Around this time, I had found a way to make a few hundred dollars at least within an hour, this was also when I had met a man who I’ll only call Ringwald. I made some money, and he had two things. Three pills of ecstasy, and a bunch of Molly. For those who do not know, molly is like cocaine’s cousin, lasting longer with the increased energy. I kid you not, you feel like you can punch a fucking hole through time and space.

Me with money on Halloween with hundreds of dollars was a perfect storm. I bought 120 beers, and put them in a garbage bag. Then, I bought the ecstasy and took all three, spending the last of my money on molly, partially filling a tic tac container. With such a vast amount of items, we all decided to go to MSU to party at a friends cousins. The night was to be fantastic.

By the time we arrived, my friends and I had done a lot of intoxicants, and I still had a bag of beer. My friends cousin was pretty cool I suppose, but he spent to much time talking. So a few of us left his apartment to scour the streets.

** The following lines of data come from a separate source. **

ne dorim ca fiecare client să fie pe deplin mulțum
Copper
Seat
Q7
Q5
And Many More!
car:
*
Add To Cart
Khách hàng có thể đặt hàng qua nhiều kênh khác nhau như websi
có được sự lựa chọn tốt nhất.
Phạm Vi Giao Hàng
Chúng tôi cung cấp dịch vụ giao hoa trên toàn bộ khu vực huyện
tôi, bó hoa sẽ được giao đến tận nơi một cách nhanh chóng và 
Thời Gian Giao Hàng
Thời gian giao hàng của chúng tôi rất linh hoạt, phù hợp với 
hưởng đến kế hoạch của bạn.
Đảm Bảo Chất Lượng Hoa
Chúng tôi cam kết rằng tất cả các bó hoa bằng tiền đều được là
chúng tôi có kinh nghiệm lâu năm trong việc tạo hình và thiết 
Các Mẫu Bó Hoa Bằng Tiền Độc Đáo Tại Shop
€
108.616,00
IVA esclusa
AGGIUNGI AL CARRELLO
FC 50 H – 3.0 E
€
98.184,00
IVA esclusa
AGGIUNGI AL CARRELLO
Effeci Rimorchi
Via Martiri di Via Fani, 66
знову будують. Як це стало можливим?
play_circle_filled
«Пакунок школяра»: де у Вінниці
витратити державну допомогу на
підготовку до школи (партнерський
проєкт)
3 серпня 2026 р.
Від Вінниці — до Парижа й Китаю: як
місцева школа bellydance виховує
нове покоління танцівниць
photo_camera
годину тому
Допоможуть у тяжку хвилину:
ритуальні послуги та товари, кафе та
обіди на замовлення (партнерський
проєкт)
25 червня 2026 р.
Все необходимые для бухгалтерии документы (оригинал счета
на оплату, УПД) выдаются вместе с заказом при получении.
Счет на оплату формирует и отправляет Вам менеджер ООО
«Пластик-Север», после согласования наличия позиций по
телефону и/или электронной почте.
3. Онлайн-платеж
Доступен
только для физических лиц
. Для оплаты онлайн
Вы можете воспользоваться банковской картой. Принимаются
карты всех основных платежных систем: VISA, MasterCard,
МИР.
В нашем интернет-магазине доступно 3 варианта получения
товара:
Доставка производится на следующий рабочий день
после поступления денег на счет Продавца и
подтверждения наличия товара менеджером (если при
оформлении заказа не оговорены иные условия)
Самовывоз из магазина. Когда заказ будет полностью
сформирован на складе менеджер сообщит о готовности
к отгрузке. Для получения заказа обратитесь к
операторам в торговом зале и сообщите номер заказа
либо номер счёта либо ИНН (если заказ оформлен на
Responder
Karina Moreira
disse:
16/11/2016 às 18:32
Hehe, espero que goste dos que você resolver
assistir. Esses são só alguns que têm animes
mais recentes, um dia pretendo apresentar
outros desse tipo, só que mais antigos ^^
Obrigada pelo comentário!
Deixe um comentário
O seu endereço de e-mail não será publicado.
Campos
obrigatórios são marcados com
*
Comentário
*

It is crazy the amount of friends you make being with a drug dealer and a hundred beers at a party.

By the end of the night, I had managed to find myself alone, walking the streets with only fifteen or so beers and two cigarettes. My vision was limited, and I looked like a jack ass. Then, by god’s good grace, a fairly attractive woman dressed as some ironic character dragged me into another frat house and an hour later I was my old self again.  

Spring Break

My first taste of constant partying occurred during one of my spring breaks. My friends parents were gone for two weeks, and had entrusted him to guard the house. For only a second did we hesitate to throw a party, and before we knew it the house was full.

I had a flask I kept full at all times, dumping it down some poor kids throat because his cousin asked me to (I just saw the kid a few days ago, he thanked me profusely). Every day we drank excessive amounts, stealing hard liquor from a large chain store by the gallons. I would mix vodka and whiskey and rum and gin and chug the glass, nearly vomiting every time. It was the worst drink I had ever consumed, but the drunk was so powerful I loved it. I was becoming out of control. I would wake up at 8 am every day and fill a coffee mug with vodka and drink, all of my friends did. I would break and destroy what ever I could simply because I could.

We would smoke weed, blunt after blunt after blunt. I had reached a high I never thought possible, I no longer felt a thing, physically or emotionally. I would allow people to punch me in the face just for the fuck of it. I would put out cigarettes on my arms because I couldn’t feel.

At points of time during the party, I would leave the main group to go and snort lines of adderall off random surfaces, usually off a counter or sink. My nose began to bleed constantly, but I could not feel a thing.